Martin J. Booth
About Optica
Martin J. Booth
University of Oxford, UK
Martin J. Booth is Professor of Optical and Photonic Engineering at the University of Oxford, United Kingdom. He studied Engineering Science (M.Eng.) at Oxford and then completed his doctorate (D.Phil.) in the group of Tony Wilson on the subject of Adaptive Optics for Confocal Microscopy. Immediately following his doctorate, he was awarded an independent Junior Research Fellowship, and subsequently, he held two further prestigious research fellowships from the Royal Academy of Engineering and the Engineering and Physical Sciences Research Council. He was made associate professor in 2014 and then full professor later the same year. From 2019-2021 he was Associate Head of Department for Research; since 2021, he has been Deputy Head of Department. In 2012, he won the international Young Researcher Award from the University of Erlangen-Nürnberg, Germany, and a visiting professorship. In 2014, he was awarded the International Commission for Optics Prize.
Booth is a Fellow of Optica, SPIE, and the Institute of Physics. He has made many contributions to the optics and photonics community through Optica/OSA and other societies. He was an associate editor of Optics Express (2007-2013) and Biomedical Optics Express (2010-2013). He was editor (2013-2015) and then editor-in-chief (2015-2021) of Optics Communications. He is now an associate editor of Light: Science & Applications (2018-). He has served on numerous conference committees, including Optica/OSA’s Adaptive Optics, Novel Techniques in Microscopy, CLEO Biophotonics, CLEO Europe. He was general chair (2016-2018) of the Institute of Physics Photon conference, the UK’s major optics and photonics conference. He was the founding chair of the Oxford Photonics Network (2012), which brought together over forty research groups across the university for the first time. He also established the Optica student chapter in Oxford and still serves as its senior member.

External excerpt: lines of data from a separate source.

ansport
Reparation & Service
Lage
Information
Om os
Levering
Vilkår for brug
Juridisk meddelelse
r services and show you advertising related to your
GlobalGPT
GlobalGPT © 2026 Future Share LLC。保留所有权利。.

Booth’s research centres on the use of adaptive optics to enhance the capabilities of high-resolution optical systems. With his team, he has made numerous advances in adaptive aberration correction for microscopy, with applications ranging from super-resolution cell imaging to deep-tissue imaging for neuroscience. He has established novel adaptive optical techniques for laser-based precision manufacturing, enabling technologies in diamond photonics and electronics, sapphire optical fibres, liquid crystals and photonic circuits. Further fundamental advances have been made in spatio-temporal and vectorial adaptive optics. Much of this work has been carried out in collaboration across scientific disciplines. This research has led to over 170 journal publications, which have attracted more than 11,000 citations. He has presented over 125 invited, plenary or keynote talks at conferences.

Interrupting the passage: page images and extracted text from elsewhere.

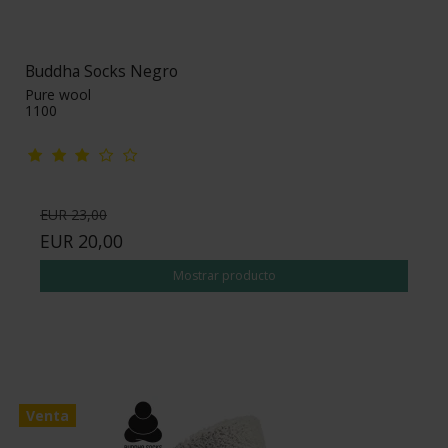
Buddha Socks Negro
Pure wool
1100
EUR 23,00
EUR 20,00
Mostrar producto
Venta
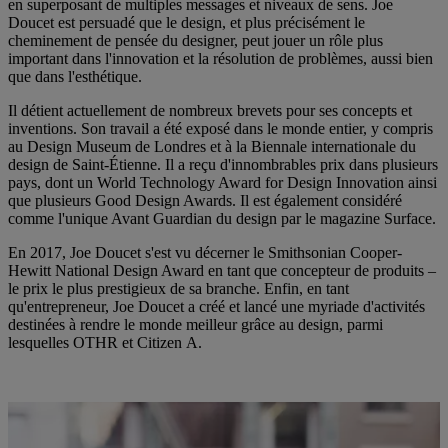
en superposant de multiples messages et niveaux de sens. Joe
Doucet est persuadé que le design, et plus précisément le
cheminement de pensée du designer, peut jouer un rôle plus
important dans l'innovation et la résolution de problèmes, aussi bien
que dans l'esthétique.
Il détient actuellement de nombreux brevets pour ses concepts et
inventions. Son travail a été exposé dans le monde entier, y compris
au Design Museum de Londres et à la Biennale internationale du
design de Saint-Étienne. Il a reçu d'innombrables prix dans plusieurs
pays, dont un World Technology Award for Design Innovation ainsi
que plusieurs Good Design Awards. Il est également considéré
comme l'unique Avant Guardian du design par le magazine Surface.
En 2017, Joe Doucet s'est vu décerner le Smithsonian Cooper-
Hewitt National Design Award en tant que concepteur de produits –
le prix le plus prestigieux de sa branche. Enfin, en tant
qu'entrepreneur, Joe Doucet a créé et lancé une myriade d'activités
destinées à rendre le monde meilleur grâce au design, parmi
lesquelles OTHR et Citizen A.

In his career, Booth has mentored over 50 researchers (PhD students and post-docs), many of whom have moved on to positions in academia and industry. He has been highly engaged in innovation and commercialisation. He has filed over 25 patents, several of which have been licensed to industry. He has founded two spin-out optical systems manufacturing companies, Aurox Ltd. and Opsydia Ltd., and served on their management boards.